Q. How did you get involved in the industry?
A. I was with Pacific Gas and Electric Company as a senior mechanical engineer when United Airlines in San Francisco advertised for an open engineering position in their ground support engineering group at SFO. For 13 years I was involved with 400Hz design, PCAir, energy management, APU reduction and many other programs to help reduce United’s operating expenses. Over the past 10 years I have been with J&B Aviation Services in both sales and engineering and I am currently their national sales manager.
Q. What are some of the major trends you have seen developing over the past decade?
A. I have seen our customer base change substantially over the past decade. With the growing trend toward local ownership of the airport equipment our customer base of traditional airline customers have changed and diversified to many city and county owned and operated facilities. I now call on many airport authorities, FBO’s and airline and airport consultants who make most of the purchasing decisions.
Q. What are some of the biggest challenges you have faced over the years?
A. Some of the major challenges I have seen in our industry are the increase in fuel pricing, 9/11 security issues, domestic airlines going bankrupt and the changing environmental landscape. All of these items require either massive airline or airport funding and that requirement ultimately stretches their operating budgets to the limit that affects other programs needed to update their daily operations.
Q. What do you favor most about working in this industry?
A. I value the relationships and friendships that I have made throughout the years. Ultimately I guess it is the people in this industry that I enjoy the most.
Q. What changes would you like to see made in the industry?
A. I have noticed more and more of the purchasing decisions being made based solely on the initial price with little or no regard for life cycle cost or the quality of the product. J&B Aviation’s reputation has been one of producing quality products that provide a long life, reduce out of service time and minimize manpower intervention to keep the daily operation going. With so many of the experts in the industry leaving their positions, products are slipping into the industry with little or no engineering involved and therefore no accountability for the performance of the product once it goes into service. I would like to see the industry make more of a long term commitment to quality products that preserve the precious capital for the airline and airport end-users.
Q. What advice would you give to those new to the industry?
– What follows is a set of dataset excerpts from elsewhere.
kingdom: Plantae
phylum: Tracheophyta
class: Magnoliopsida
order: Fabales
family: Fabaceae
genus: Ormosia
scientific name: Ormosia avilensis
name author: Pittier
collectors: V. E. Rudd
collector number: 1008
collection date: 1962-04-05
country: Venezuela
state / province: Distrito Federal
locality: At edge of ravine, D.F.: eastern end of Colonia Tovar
A. We all function in a very small industry and over time everyone finds out what truly happened and how it was ultimately resolved. It is no secret that as a society we are getting much better about sharing information and educating the people!
Q. Who do you admire?
A. Having been in management for United Airlines in the GSE/facilities group, I admire everyone in our industry that is now doing so much more with so much less. As we all know, the airplane ( aircraft maintenance, flight crews, fuel and operations ) is king — and the GSE/facilities groups and to some extent their suppliers, are typically viewed as overhead or a necessary evil . Almost all of the GSE/facilities groups today continue to see their operating budgets and manpower cut during every review process, yet find their job responsibilities and equipment liabilities steadily increasing. I respect all those who continue to be concerned for our industry and their belief in doing the best they can under the existing circumstances, hoping the industry rights itself.
Q. What keeps you up at night?
A. Fuel prices and homeland security.